Kadima's left flank delays schism due to problems in recruiting enough MKs
MKs fear they will be viewed as engaging in self-serving political machination.
Supporters of former Kadima chairwoman Tzipi Livni are not expected to announce on Wednesday that they are breaking from the party to form a new faction, and the delay raises questions about whether the anticipated schism will ever occur.
Politicians familiar with Kadima's inner workings said there are two reasons for the delay: difficulties in recruiting the seven Knesset members needed to form a new faction, and fears among Kadima's left flank that they will be viewed as engaging in self-serving political machinations, just as the right-leaning MKs involved in another failed bid to splinter the party earlier this week were.

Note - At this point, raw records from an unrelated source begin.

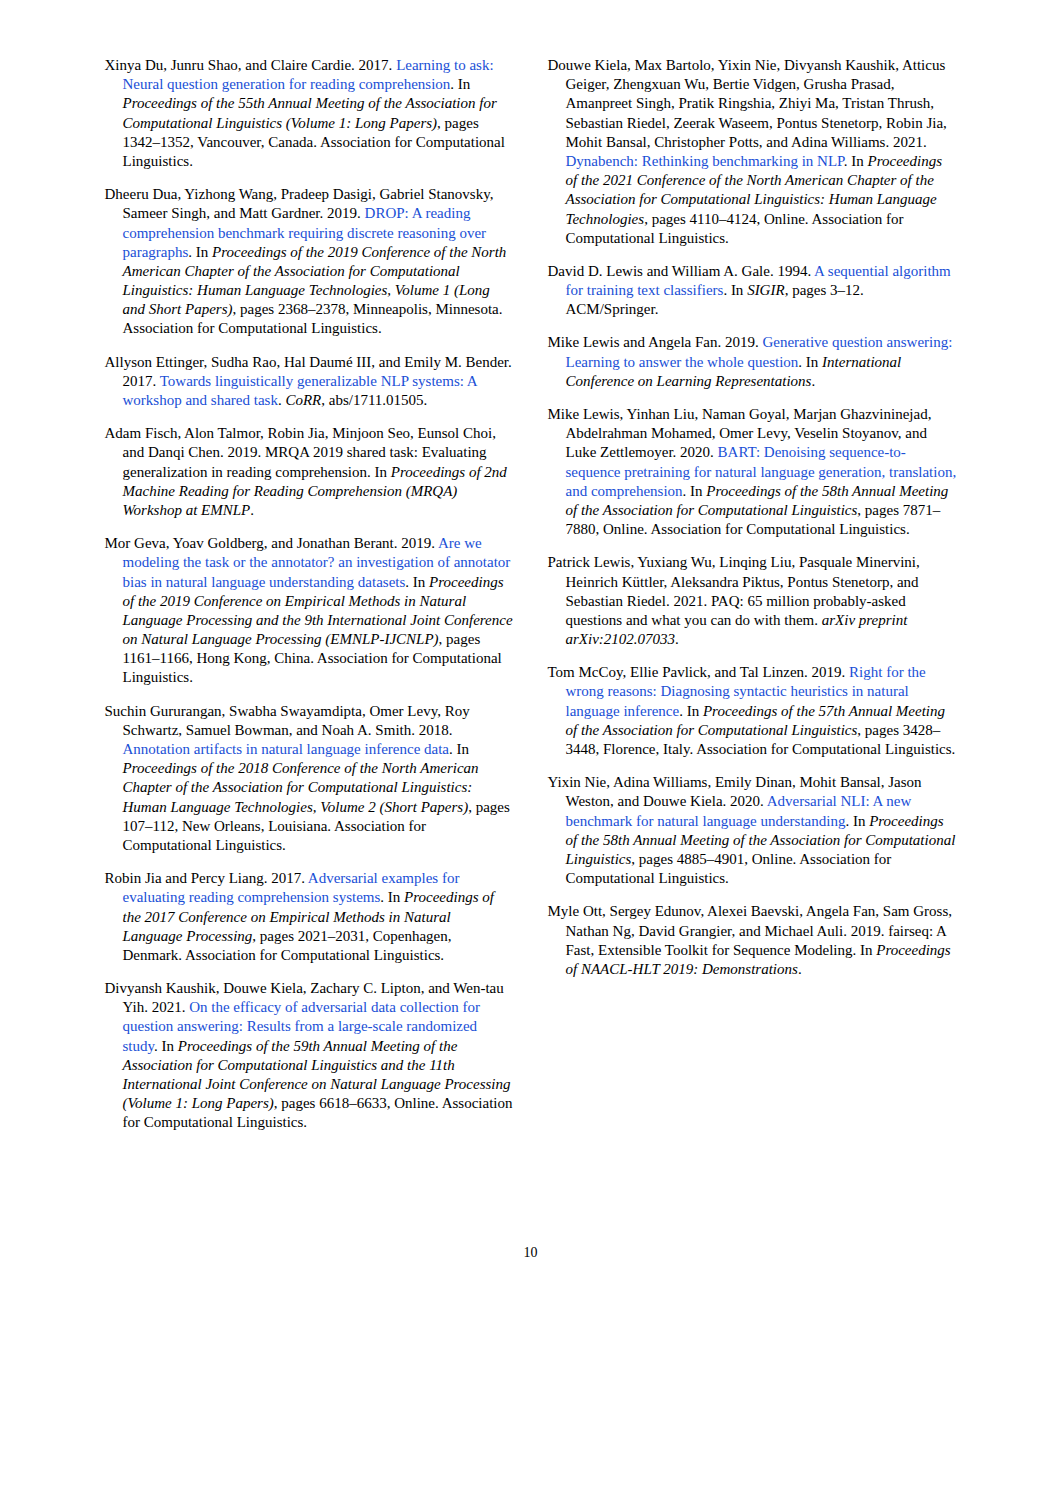Xinya Du, Junru Shao, and Claire Cardie. 2017. Learning to ask: Neural question generation for reading comprehension. In Proceedings of the 55th Annual Meeting of the Association for Computational Linguistics (Volume 1: Long Papers), pages 1342–1352, Vancouver, Canada. Association for Computational Linguistics.
Dheeru Dua, Yizhong Wang, Pradeep Dasigi, Gabriel Stanovsky, Sameer Singh, and Matt Gardner. 2019. DROP: A reading comprehension benchmark requiring discrete reasoning over paragraphs. In Proceedings of the 2019 Conference of the North American Chapter of the Association for Computational Linguistics: Human Language Technologies, Volume 1 (Long and Short Papers), pages 2368–2378, Minneapolis, Minnesota. Association for Computational Linguistics.
Allyson Ettinger, Sudha Rao, Hal Daumé III, and Emily M. Bender. 2017. Towards linguistically generalizable NLP systems: A workshop and shared task. CoRR, abs/1711.01505.
Adam Fisch, Alon Talmor, Robin Jia, Minjoon Seo, Eunsol Choi, and Danqi Chen. 2019. MRQA 2019 shared task: Evaluating generalization in reading comprehension. In Proceedings of 2nd Machine Reading for Reading Comprehension (MRQA) Workshop at EMNLP.
Mor Geva, Yoav Goldberg, and Jonathan Berant. 2019. Are we modeling the task or the annotator? an investigation of annotator bias in natural language understanding datasets. In Proceedings of the 2019 Conference on Empirical Methods in Natural Language Processing and the 9th International Joint Conference on Natural Language Processing (EMNLP-IJCNLP), pages 1161–1166, Hong Kong, China. Association for Computational Linguistics.
Suchin Gururangan, Swabha Swayamdipta, Omer Levy, Roy Schwartz, Samuel Bowman, and Noah A. Smith. 2018. Annotation artifacts in natural language inference data. In Proceedings of the 2018 Conference of the North American Chapter of the Association for Computational Linguistics: Human Language Technologies, Volume 2 (Short Papers), pages 107–112, New Orleans, Louisiana. Association for Computational Linguistics.
Robin Jia and Percy Liang. 2017. Adversarial examples for evaluating reading comprehension systems. In Proceedings of the 2017 Conference on Empirical Methods in Natural Language Processing, pages 2021–2031, Copenhagen, Denmark. Association for Computational Linguistics.
Divyansh Kaushik, Douwe Kiela, Zachary C. Lipton, and Wen-tau Yih. 2021. On the efficacy of adversarial data collection for question answering: Results from a large-scale randomized study. In Proceedings of the 59th Annual Meeting of the Association for Computational Linguistics and the 11th International Joint Conference on Natural Language Processing (Volume 1: Long Papers), pages 6618–6633, Online. Association for Computational Linguistics.
Douwe Kiela, Max Bartolo, Yixin Nie, Divyansh Kaushik, Atticus Geiger, Zhengxuan Wu, Bertie Vidgen, Grusha Prasad, Amanpreet Singh, Pratik Ringshia, Zhiyi Ma, Tristan Thrush, Sebastian Riedel, Zeerak Waseem, Pontus Stenetorp, Robin Jia, Mohit Bansal, Christopher Potts, and Adina Williams. 2021. Dynabench: Rethinking benchmarking in NLP. In Proceedings of the 2021 Conference of the North American Chapter of the Association for Computational Linguistics: Human Language Technologies, pages 4110–4124, Online. Association for Computational Linguistics.
David D. Lewis and William A. Gale. 1994. A sequential algorithm for training text classifiers. In SIGIR, pages 3–12. ACM/Springer.
Mike Lewis and Angela Fan. 2019. Generative question answering: Learning to answer the whole question. In International Conference on Learning Representations.
Mike Lewis, Yinhan Liu, Naman Goyal, Marjan Ghazvininejad, Abdelrahman Mohamed, Omer Levy, Veselin Stoyanov, and Luke Zettlemoyer. 2020. BART: Denoising sequence-to-sequence pretraining for natural language generation, translation, and comprehension. In Proceedings of the 58th Annual Meeting of the Association for Computational Linguistics, pages 7871–7880, Online. Association for Computational Linguistics.
Patrick Lewis, Yuxiang Wu, Linqing Liu, Pasquale Minervini, Heinrich Küttler, Aleksandra Piktus, Pontus Stenetorp, and Sebastian Riedel. 2021. PAQ: 65 million probably-asked questions and what you can do with them. arXiv preprint arXiv:2102.07033.
Tom McCoy, Ellie Pavlick, and Tal Linzen. 2019. Right for the wrong reasons: Diagnosing syntactic heuristics in natural language inference. In Proceedings of the 57th Annual Meeting of the Association for Computational Linguistics, pages 3428–3448, Florence, Italy. Association for Computational Linguistics.
Yixin Nie, Adina Williams, Emily Dinan, Mohit Bansal, Jason Weston, and Douwe Kiela. 2020. Adversarial NLI: A new benchmark for natural language understanding. In Proceedings of the 58th Annual Meeting of the Association for Computational Linguistics, pages 4885–4901, Online. Association for Computational Linguistics.
Myle Ott, Sergey Edunov, Alexei Baevski, Angela Fan, Sam Gross, Nathan Ng, David Grangier, and Michael Auli. 2019. fairseq: A Fast, Extensible Toolkit for Sequence Modeling. In Proceedings of NAACL-HLT 2019: Demonstrations.
10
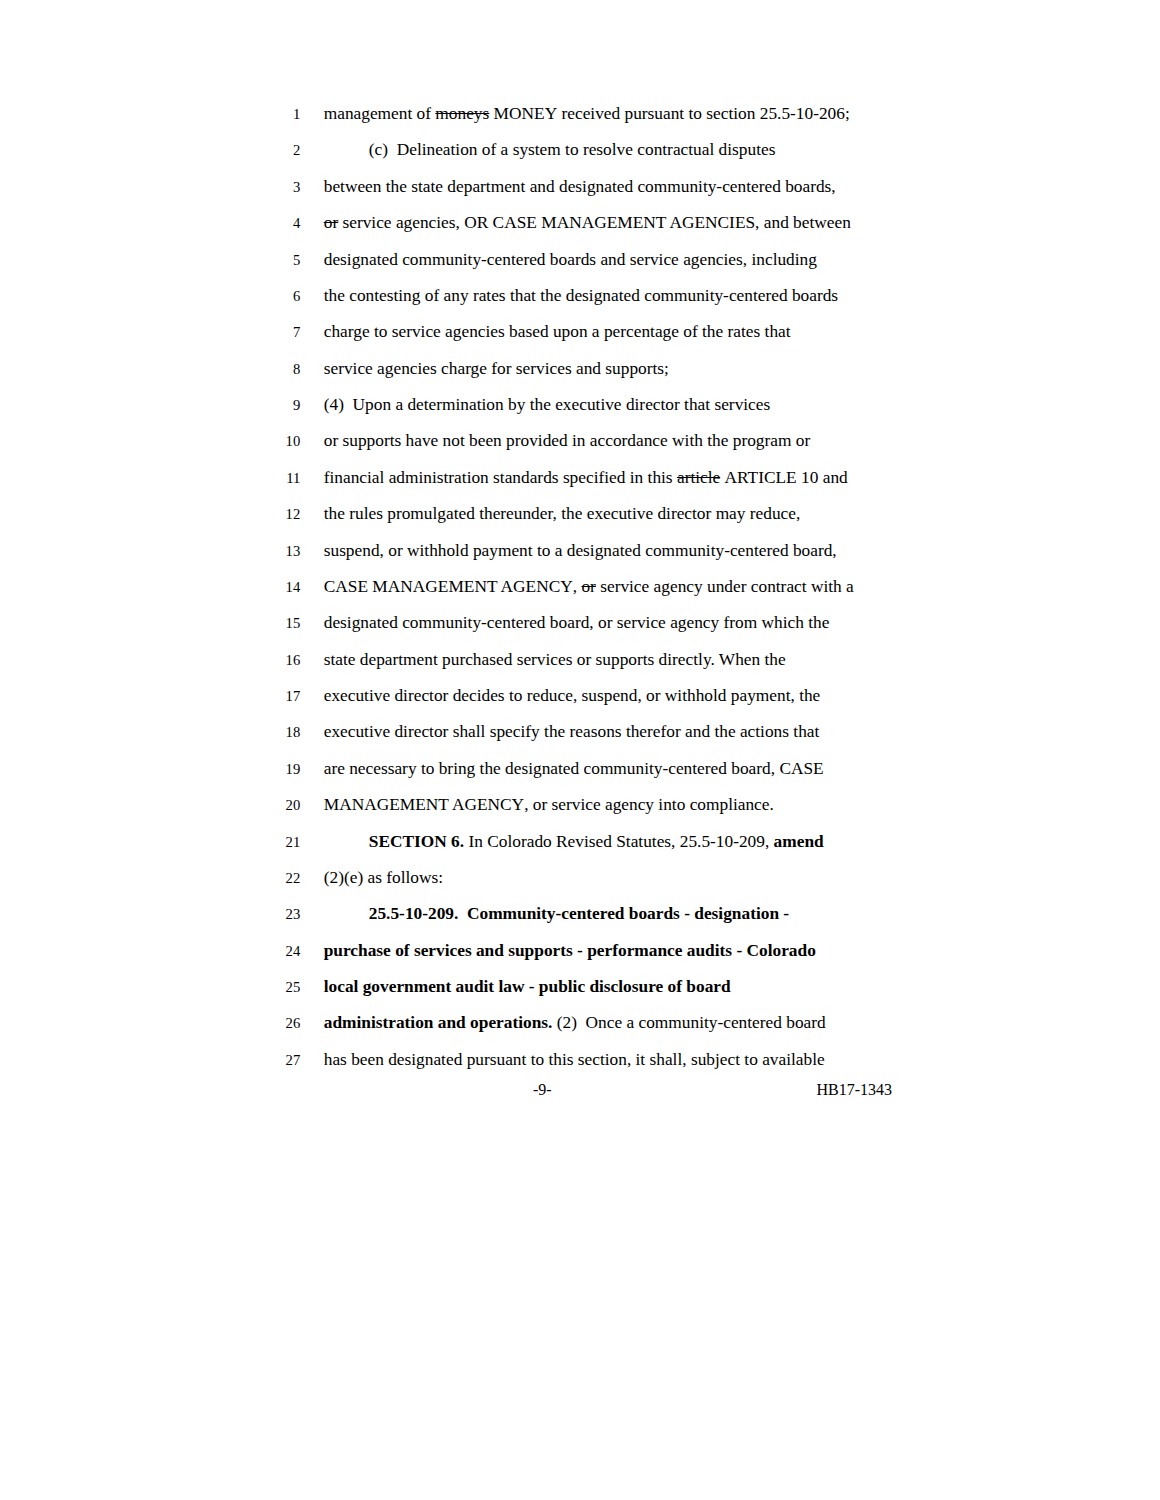management of moneys MONEY received pursuant to section 25.5-10-206;
(c) Delineation of a system to resolve contractual disputes
between the state department and designated community-centered boards,
or service agencies, OR CASE MANAGEMENT AGENCIES, and between
designated community-centered boards and service agencies, including
the contesting of any rates that the designated community-centered boards
charge to service agencies based upon a percentage of the rates that
service agencies charge for services and supports;
(4) Upon a determination by the executive director that services
or supports have not been provided in accordance with the program or
financial administration standards specified in this article ARTICLE 10 and
the rules promulgated thereunder, the executive director may reduce,
suspend, or withhold payment to a designated community-centered board,
CASE MANAGEMENT AGENCY, or service agency under contract with a
designated community-centered board, or service agency from which the
state department purchased services or supports directly. When the
executive director decides to reduce, suspend, or withhold payment, the
executive director shall specify the reasons therefor and the actions that
are necessary to bring the designated community-centered board, CASE
MANAGEMENT AGENCY, or service agency into compliance.
SECTION 6. In Colorado Revised Statutes, 25.5-10-209, amend
(2)(e) as follows:
25.5-10-209. Community-centered boards - designation -
purchase of services and supports - performance audits - Colorado
local government audit law - public disclosure of board
administration and operations. (2) Once a community-centered board
has been designated pursuant to this section, it shall, subject to available
-9- HB17-1343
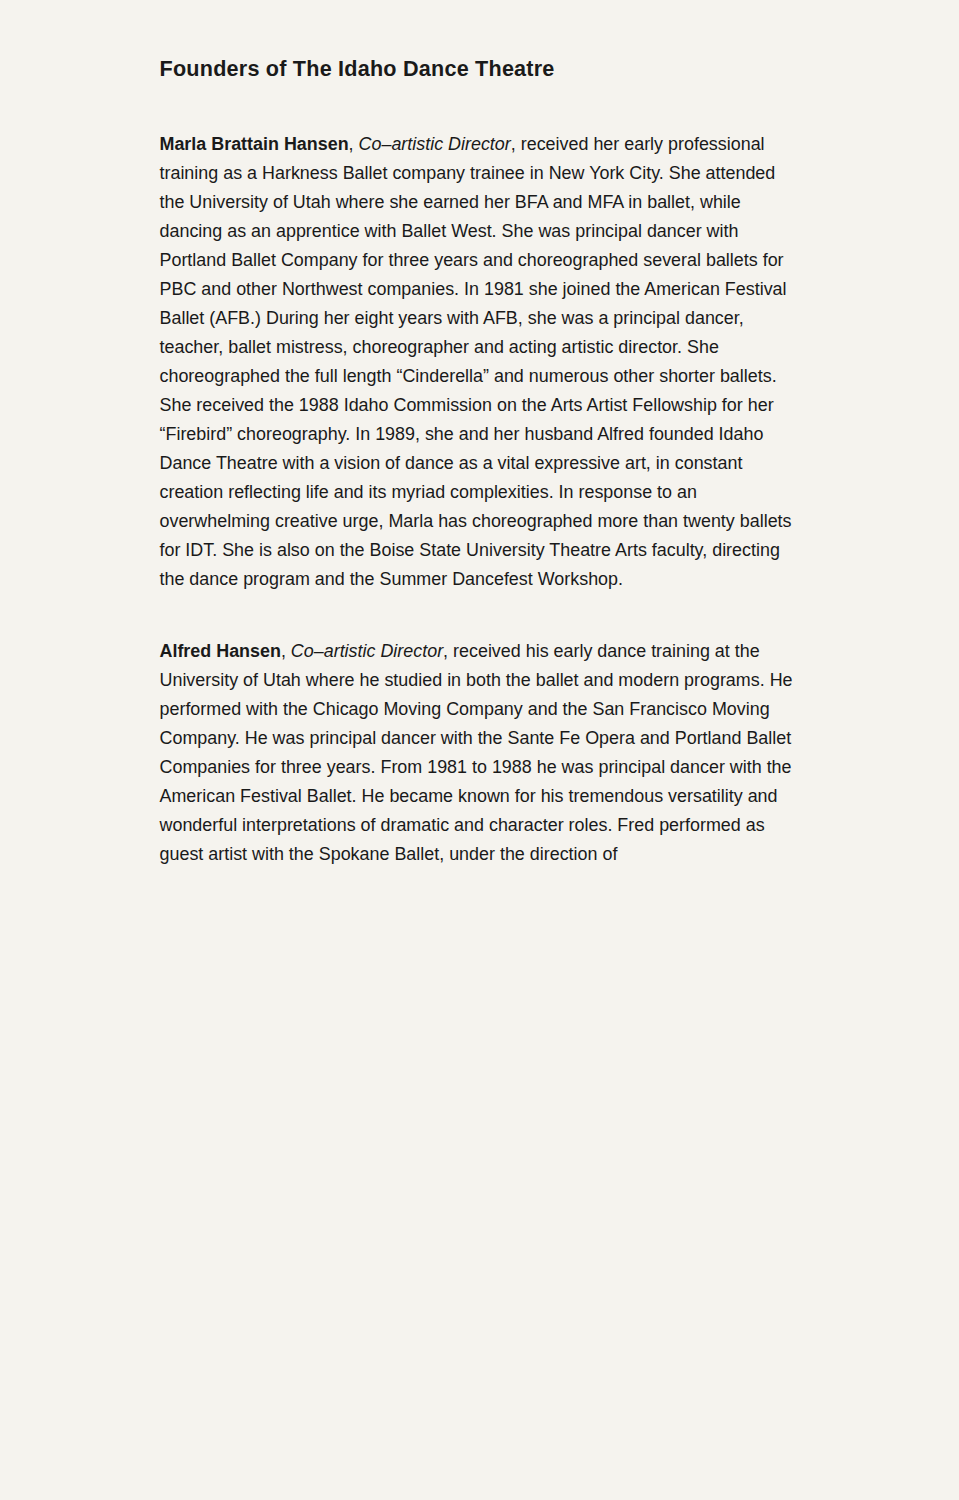Founders of The Idaho Dance Theatre
Marla Brattain Hansen, Co–artistic Director, received her early professional training as a Harkness Ballet company trainee in New York City. She attended the University of Utah where she earned her BFA and MFA in ballet, while dancing as an apprentice with Ballet West. She was principal dancer with Portland Ballet Company for three years and choreographed several ballets for PBC and other Northwest companies. In 1981 she joined the American Festival Ballet (AFB.) During her eight years with AFB, she was a principal dancer, teacher, ballet mistress, choreographer and acting artistic director. She choreographed the full length “Cinderella” and numerous other shorter ballets. She received the 1988 Idaho Commission on the Arts Artist Fellowship for her “Firebird” choreography. In 1989, she and her husband Alfred founded Idaho Dance Theatre with a vision of dance as a vital expressive art, in constant creation reflecting life and its myriad complexities. In response to an overwhelming creative urge, Marla has choreographed more than twenty ballets for IDT. She is also on the Boise State University Theatre Arts faculty, directing the dance program and the Summer Dancefest Workshop.
Alfred Hansen, Co–artistic Director, received his early dance training at the University of Utah where he studied in both the ballet and modern programs. He performed with the Chicago Moving Company and the San Francisco Moving Company. He was principal dancer with the Sante Fe Opera and Portland Ballet Companies for three years. From 1981 to 1988 he was principal dancer with the American Festival Ballet. He became known for his tremendous versatility and wonderful interpretations of dramatic and character roles. Fred performed as guest artist with the Spokane Ballet, under the direction of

"The schism is taking shape," one MK thought to be involved in it insisted on Wednesday. "I can't say right now whether or not we have seven MKs in hand, but things are progressing. We also want to keep as much distance as we can from the disgraceful effort made recently by other Kadima members, who contemplated leaving the party in order to secure jobs for themselves."
Another Kadima MK involved in the effort said that "the break [from Kadima] isn't the main thing right now, in our eyes. There is an attempt to unite the center-left parties" - meaning Livni's followers, Labor and "perhaps [Yair] Lapid's party. The idea is to unite these groups in order to defeat [Prime Minister Benjamin] Netanyahu."
Current Kadima chairman Shaul Mofaz "is not a real alternative to the current government," this MK added.
Meanwhile, the Knesset House Committee on Wednesday rejected Mofaz's request to oust four Kadima members from the faction for having negotiated with Likud about leaving Kadima and joining the ruling party. The MKs in question are Yulia Shamalov Berkovich, Otniel Schneller, Avraham Duan and Arie Bibi.
Had the four been officially ousted from the faction, they would have been disqualified from serving as ministers or deputy ministers in the current Knesset and would have been banned from running for the next Knesset as candidates of any party now in parliament.
But following a stormy session at which panel members slammed Mofaz for being absent from a meeting he himself had requested and derided his motion as "vacuous, insulting and undignified," the committee rejected the motion by a vote of 11 to 2.
Coalition chairman Ze'ev Elkin (Likud ) told the committee that more than half of Kadima's MKs have conducted talks about the possibility of leaving the party in recent months. But the four MKs at issue denied having been offered senior cabinet or Knesset posts, adding that they had never affixed their signatures to any document calling for breaking away from Kadima.
"I never signed an agreement making me a deputy minister, or anything like that," Bibi told the committee. "All such talk is media speculation."
Schneller, who was never rumored to be motivated by the lure of a more prestigious job, charged that "Kadima never really wanted to legislate a bill for equality of obligations in military service. I wanted to create a new faction that would promote such a law."